The plot against Jesus: You have to wonder if Jesus opponents were concerned that He would use the Passover feast to launch and uprising. They seemed so determined to get rid of him before the feast. Yet, their plotting ensures that Jesus death will have a deep parallel with the significance of the Passover Lamb, as God intended. Jesus knows his time is short, and only he can see the significance of being anointed with the expensive perfume. Mark even gives a value to the perfume. One year’s wages! Even knowing that the disciples were mostly from working class backgrounds in a fairly poor economy, a year’s wages is nothing to sneeze at. If the perfume were $300 today we would be shocked at the wastefulness, But what would a year’s wages be for you? I can’t even imagine perfume that expensive: How about CLIVE CHRISTIAN NO. 1 IMPERIAL MAJESTY PERFUME - at USD 12,721.89 PER OUNCE!
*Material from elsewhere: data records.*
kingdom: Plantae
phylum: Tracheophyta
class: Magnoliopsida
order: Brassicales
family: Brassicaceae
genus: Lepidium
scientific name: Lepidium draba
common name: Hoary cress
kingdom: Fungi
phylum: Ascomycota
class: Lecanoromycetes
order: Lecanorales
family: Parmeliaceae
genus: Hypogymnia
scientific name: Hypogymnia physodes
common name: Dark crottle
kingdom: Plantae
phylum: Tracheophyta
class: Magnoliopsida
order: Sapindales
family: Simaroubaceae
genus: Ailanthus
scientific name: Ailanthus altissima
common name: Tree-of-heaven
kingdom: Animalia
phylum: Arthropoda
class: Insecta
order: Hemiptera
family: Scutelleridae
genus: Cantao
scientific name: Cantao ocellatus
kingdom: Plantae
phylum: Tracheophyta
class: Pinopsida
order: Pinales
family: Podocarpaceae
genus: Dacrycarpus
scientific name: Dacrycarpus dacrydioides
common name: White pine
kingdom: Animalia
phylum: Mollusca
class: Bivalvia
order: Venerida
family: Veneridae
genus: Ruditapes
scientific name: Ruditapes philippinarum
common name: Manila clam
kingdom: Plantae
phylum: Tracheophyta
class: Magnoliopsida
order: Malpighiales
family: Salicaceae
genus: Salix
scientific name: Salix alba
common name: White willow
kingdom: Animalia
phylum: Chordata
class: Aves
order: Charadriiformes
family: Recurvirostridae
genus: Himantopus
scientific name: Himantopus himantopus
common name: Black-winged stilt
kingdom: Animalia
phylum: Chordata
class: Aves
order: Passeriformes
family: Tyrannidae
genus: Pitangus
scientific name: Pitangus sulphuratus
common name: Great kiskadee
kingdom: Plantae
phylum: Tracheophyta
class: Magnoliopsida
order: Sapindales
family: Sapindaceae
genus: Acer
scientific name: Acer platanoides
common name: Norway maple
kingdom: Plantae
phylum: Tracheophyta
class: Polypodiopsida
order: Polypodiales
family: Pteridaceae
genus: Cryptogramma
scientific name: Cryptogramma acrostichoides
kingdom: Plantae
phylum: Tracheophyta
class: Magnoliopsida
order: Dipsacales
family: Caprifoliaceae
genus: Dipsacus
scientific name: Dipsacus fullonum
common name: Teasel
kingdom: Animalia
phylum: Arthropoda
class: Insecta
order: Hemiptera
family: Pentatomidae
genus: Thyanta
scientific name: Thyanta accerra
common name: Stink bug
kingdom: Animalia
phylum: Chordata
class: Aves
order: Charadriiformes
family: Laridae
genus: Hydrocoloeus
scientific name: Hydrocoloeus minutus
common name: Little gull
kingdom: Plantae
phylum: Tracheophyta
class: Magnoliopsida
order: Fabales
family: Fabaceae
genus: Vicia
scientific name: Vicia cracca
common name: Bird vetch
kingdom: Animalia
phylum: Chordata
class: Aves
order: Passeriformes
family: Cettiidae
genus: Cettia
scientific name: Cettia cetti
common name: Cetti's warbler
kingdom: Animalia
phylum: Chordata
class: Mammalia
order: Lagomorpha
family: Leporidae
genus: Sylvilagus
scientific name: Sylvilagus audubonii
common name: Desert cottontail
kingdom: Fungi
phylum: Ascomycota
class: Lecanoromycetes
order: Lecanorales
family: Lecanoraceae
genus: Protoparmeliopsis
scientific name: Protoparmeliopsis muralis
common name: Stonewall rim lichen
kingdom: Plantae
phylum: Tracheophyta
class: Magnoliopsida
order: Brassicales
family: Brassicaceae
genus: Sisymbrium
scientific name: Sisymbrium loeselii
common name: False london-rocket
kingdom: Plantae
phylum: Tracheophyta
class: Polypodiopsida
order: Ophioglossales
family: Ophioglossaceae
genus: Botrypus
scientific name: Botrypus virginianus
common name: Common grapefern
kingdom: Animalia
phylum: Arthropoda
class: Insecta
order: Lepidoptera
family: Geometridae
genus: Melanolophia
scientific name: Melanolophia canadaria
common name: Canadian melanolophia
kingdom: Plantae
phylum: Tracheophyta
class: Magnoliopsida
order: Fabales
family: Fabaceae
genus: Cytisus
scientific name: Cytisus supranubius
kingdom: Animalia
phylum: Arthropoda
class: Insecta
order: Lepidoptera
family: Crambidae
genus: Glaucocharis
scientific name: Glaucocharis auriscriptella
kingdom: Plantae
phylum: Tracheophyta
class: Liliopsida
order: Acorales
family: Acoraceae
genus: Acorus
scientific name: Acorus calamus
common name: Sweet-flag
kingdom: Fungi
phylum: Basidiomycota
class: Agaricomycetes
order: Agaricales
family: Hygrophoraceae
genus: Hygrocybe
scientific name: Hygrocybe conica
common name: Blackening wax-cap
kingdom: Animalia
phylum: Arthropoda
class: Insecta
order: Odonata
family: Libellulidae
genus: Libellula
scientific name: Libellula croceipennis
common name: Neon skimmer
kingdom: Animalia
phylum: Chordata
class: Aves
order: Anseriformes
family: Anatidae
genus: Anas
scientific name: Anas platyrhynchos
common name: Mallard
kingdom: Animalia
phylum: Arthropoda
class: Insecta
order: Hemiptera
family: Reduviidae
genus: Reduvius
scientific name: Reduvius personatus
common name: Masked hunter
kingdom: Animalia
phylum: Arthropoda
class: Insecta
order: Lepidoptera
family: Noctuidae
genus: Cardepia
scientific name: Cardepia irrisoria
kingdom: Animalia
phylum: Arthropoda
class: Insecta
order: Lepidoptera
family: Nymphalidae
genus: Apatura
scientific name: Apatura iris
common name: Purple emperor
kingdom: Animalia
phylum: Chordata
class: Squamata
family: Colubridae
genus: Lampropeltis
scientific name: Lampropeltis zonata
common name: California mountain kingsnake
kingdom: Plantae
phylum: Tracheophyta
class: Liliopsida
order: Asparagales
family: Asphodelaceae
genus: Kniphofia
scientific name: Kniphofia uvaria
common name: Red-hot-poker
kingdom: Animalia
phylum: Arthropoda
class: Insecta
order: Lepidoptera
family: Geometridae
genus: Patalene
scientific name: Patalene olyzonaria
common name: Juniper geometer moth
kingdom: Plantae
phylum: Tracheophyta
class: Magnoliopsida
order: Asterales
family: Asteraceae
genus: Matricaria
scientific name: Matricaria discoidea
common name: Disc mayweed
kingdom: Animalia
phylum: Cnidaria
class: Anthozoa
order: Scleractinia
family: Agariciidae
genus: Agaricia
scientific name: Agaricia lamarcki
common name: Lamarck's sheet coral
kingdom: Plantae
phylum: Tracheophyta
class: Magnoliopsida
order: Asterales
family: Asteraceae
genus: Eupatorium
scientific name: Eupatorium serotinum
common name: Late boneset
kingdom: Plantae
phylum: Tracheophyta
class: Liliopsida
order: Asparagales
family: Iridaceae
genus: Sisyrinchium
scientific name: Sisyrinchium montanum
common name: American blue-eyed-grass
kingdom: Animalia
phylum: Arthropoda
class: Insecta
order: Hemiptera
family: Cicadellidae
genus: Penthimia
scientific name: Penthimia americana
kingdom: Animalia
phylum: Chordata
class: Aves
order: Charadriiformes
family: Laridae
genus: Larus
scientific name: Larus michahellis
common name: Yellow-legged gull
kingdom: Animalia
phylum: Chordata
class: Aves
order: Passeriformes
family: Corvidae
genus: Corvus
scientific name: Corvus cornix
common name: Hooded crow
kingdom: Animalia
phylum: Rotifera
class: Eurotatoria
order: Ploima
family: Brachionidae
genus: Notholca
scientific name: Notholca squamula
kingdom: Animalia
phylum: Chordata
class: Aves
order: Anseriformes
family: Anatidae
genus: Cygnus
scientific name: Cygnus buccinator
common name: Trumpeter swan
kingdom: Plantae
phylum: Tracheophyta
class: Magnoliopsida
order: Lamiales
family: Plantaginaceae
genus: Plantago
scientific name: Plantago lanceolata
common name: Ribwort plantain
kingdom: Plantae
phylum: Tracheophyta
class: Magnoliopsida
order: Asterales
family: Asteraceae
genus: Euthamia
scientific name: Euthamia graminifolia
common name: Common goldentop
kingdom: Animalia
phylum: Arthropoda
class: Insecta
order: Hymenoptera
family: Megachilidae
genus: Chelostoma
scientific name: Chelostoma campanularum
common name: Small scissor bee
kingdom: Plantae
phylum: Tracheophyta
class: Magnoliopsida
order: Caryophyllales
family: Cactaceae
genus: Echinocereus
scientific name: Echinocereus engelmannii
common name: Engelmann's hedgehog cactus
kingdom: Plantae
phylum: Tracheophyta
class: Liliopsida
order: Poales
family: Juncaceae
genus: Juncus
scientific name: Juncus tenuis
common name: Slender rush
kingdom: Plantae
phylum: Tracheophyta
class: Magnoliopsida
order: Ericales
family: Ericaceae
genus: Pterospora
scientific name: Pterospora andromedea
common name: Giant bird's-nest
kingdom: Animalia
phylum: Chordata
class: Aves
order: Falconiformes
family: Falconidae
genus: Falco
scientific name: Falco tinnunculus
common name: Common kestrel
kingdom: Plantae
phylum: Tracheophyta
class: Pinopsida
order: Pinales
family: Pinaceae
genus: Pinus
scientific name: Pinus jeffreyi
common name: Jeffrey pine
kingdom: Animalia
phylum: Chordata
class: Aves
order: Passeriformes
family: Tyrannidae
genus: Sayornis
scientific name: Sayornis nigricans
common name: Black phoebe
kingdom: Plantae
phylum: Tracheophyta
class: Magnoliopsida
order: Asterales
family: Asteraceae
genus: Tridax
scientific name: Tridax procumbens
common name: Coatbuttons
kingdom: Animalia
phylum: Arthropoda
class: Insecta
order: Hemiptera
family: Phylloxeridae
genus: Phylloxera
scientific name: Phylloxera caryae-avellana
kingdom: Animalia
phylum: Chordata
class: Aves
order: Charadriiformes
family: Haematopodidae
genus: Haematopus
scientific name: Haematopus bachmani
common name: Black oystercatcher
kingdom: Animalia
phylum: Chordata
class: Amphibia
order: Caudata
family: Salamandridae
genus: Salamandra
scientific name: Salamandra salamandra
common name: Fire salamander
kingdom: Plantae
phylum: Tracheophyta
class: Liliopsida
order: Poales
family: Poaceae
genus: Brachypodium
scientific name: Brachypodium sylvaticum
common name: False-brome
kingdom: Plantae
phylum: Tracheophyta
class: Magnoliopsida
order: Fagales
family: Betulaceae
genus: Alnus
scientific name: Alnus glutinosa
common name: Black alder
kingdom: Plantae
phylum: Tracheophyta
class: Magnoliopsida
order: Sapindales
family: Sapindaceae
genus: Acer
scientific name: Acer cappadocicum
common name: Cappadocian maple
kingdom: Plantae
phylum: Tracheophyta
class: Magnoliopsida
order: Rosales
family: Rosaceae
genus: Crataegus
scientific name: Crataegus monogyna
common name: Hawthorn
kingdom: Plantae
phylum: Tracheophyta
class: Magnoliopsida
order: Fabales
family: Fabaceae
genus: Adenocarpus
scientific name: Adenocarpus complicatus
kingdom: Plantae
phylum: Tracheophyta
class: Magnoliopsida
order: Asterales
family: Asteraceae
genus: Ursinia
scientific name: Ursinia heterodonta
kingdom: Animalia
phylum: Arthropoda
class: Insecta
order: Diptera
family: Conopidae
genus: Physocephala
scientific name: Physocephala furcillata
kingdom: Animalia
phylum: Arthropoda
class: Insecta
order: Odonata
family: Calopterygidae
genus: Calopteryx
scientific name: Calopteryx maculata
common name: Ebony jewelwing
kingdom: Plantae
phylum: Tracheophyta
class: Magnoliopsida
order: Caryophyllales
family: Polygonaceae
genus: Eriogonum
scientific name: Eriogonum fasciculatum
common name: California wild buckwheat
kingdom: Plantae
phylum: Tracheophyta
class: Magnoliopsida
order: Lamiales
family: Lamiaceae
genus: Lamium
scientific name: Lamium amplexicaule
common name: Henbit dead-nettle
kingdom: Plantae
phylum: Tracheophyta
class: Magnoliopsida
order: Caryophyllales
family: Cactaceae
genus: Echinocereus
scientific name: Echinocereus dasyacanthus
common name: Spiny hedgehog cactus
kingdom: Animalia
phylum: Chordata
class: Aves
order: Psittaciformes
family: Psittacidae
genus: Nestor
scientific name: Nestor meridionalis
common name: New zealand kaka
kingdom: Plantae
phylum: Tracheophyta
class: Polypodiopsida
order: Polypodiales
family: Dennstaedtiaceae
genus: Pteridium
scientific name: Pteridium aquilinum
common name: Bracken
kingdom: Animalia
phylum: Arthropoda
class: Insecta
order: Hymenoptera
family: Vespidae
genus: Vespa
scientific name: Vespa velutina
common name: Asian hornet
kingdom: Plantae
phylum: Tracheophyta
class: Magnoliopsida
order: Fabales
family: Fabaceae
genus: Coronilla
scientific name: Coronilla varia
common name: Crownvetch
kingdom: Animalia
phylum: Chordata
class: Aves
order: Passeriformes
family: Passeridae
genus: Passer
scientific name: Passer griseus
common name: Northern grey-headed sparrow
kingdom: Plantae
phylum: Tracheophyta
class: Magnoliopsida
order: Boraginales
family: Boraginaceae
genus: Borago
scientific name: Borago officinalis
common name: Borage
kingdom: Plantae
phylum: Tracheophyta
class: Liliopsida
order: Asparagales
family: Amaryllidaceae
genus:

This time Mark gives even more context to Jesus words, “The poor you will always have with you, and you can help them any time you want. But you will not always have me.” The first phrase is from Deuteronomy 15:11, “There will always be poor people in the land. Therefore I command you to be openhanded toward your brothers and toward the poor and needy in your land.” Indeed this command is to assist the poor and needy, and Jesus emphasizes that the Disciples should always help the poor. “But you will not always have me.” Showing love to Jesus is fitting at any time, and he will not allow this woman’s extravagant care to be spoken against.
Mark associates this event with Judas’ betrayal, though John’s Gospel will make a clearer connection. I hear much of people making excuses for Judas, many hope that he was not wicked but “misguided.” But let’s not mis the warning to us: whenever we think we know better than Jesus or that Jesus has treated us unfairly, we are dangerously close to the same sort of “misguided” choices.
The Passover Meal: Have you ever celebrated a Christian Seder meal? If you have a chance to do so, it is well worth it to experience the Lord’s Supper in its original context. But one aspect of the first Last Supper stands out-the shadow of betrayal hangs over this meal. Jesus gives a stark warning to the betrayer. “The Son of Man will go just as is written about him. But woe to that man who betrays….” His turn of phrase reminds me of another warning: Causes of sin are bound to come, but woe to him who causes one of these little ones to sin.” I believe God gave Judas every chance to turn from his plot, including this last warning. But alas Judas did not heed it.
Jesus’ dark predictions continue after the Lord’s Supper. Not just one betrayer, but everyone will fall away! All the disciples were sure they would stand firm. Do you think you would be more courageous than them or less? What’s amazing is that their pending failure doesn’t faze Jesus in the least. He knows they will falter, yet he will still die for them, and gather them again to himself when he is raised.
Deeply Distressed: Jesus would really suffer, and really die on the Cross. If you think his divinity or his perfect faith made him immune to distress, then you really misunderstand the incarnation. Jesus is fully human, and relies on trust in his Heavenly Father, and strength from the Holy Spirit to sustain him, just as we must! Does believeing in the resurrection make the prospect of suffering and death easy for you? When all is well, I can bravely theorize about death, but God has made us with a strong survival instinct. Jesus must struggle to submit to the path of obedience. Yes, he is successful in his struggle, but it is hard. In our struggle against temptation we sometimes feel already defeated because we find ourselves resisting obedience. But it is not sinful for Jesus to wrestle in prayer – don’t be discouraged if you find yourself in the same struggle. Jesus fully understands, and is able to help.
The Arrest, Priestly Trial, and Peter’s Denial: I would like to be able to add to what I wrote in Matthew, but the two Gospels are almost identical in these sections. This is a night seared into the minds of Jesus’ followers: a night of tension, fear, anger and regret for them. It is also a night of wonder at the faithful suffering servant who is their Lord and Saviour.